Some of my beauty work gives me great joy. Some of it feels like a huge hassle. Some of it makes me feel bad about myself. And when it involves another person, all those feelings become magnified. I’m guessing if you parsed your own beauty to do list, you’d draw some similar conclusions. So I’m going to get into the nitty gritty details of this all week — and I look forward to hearing how my routine compares to your own, not just in terms of the different nuances of your “Beauty Normal.” But because I think we need to start asking questions about how this work impacts us and the women we pay to perform it, and why we need to put in this kind of effort. That’s how we’ll change the way this work is valued and the standards that dictate it in the first place.

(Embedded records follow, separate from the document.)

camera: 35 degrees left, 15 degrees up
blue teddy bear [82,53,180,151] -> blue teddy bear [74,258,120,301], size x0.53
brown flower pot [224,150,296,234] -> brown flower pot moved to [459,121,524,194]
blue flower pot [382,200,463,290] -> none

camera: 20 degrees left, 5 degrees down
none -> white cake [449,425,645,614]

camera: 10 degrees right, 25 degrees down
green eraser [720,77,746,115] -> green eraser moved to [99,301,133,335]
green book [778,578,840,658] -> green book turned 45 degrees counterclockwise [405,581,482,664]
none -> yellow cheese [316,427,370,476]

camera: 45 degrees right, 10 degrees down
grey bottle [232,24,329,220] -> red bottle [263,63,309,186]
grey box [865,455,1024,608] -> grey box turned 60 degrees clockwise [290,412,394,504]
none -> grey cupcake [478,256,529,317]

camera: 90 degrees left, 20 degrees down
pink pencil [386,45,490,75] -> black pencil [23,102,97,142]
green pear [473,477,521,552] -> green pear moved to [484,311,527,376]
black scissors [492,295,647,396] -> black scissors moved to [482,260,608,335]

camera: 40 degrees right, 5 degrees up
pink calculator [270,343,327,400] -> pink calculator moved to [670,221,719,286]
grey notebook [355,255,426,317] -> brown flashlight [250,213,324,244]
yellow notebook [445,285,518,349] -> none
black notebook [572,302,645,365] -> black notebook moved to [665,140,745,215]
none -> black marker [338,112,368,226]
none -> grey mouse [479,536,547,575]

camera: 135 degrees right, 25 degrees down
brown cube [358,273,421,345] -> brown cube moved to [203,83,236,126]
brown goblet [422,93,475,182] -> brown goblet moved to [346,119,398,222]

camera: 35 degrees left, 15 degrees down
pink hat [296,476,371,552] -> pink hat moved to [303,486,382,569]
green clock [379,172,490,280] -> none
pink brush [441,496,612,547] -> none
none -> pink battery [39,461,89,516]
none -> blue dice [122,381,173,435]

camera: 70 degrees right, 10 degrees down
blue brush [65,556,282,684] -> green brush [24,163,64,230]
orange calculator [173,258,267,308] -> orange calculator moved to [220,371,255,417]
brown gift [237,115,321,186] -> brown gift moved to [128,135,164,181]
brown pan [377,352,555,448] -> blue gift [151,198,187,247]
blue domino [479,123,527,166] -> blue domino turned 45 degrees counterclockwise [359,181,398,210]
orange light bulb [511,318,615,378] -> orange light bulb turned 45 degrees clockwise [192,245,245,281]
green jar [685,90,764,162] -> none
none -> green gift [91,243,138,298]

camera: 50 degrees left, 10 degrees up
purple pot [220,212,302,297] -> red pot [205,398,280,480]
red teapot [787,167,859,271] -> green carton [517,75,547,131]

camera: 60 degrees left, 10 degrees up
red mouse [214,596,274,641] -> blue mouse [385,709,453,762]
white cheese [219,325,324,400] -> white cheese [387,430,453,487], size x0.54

[Photo of Rosie the Riveter from over here. Yes, with some irony.]
I’ve always wanted to have more of a routine than I do. My appearance feels unpredictable to me, and I never trust myself to look good. I often feel like if I had a developed routine, I’d be able to control it. I’d like that sense of control.
(And I’ve never gotten a bikini wax. Am I the last woman in NYC who that’s true for? I finally caved and got a pedicure!)
Thanks for writing about this. I’m looking forward to part II!
I had a discussion with coworker A recently about the cost of my haircuts. I pay a small fortune for my haircuts, something coworker B thinks is ridiculous.
What’s interesting to me is why she thinks it’s ridiculous – I pay $200 for my haircut, something she wouldn’t do in a million years. I’m somehow elitist and snobby for this.
However, I have this weird curly hair which she (and more hairstylists) don’t understand. It’s taken me 20 years to find someone who can cut it without shaving the back half of my head, accidently giving me a mullet, or resulting in a mushroom poof.
$200 for a haircut that looks good on me is well worth it. It also happens to be the one thing I splurge on.
The irony of this is that coworker B pays $150 for a haircut….and $90 for monthly eyelash extensions, gets her nails done every week, and a bi-monthly facial.
I’m really intrigued about your routine. What we place value on is so personal, like you said. My reasons for paying more for X or getting Y treatment are so different from anyone elses reasons.
Do you happen to know when Pluck will be out? (no pun)
Hi Kaydeel — I haven’t been able to find a pub date, sorry! I think Rebecca is still in research mode, but will definitely keep you posted.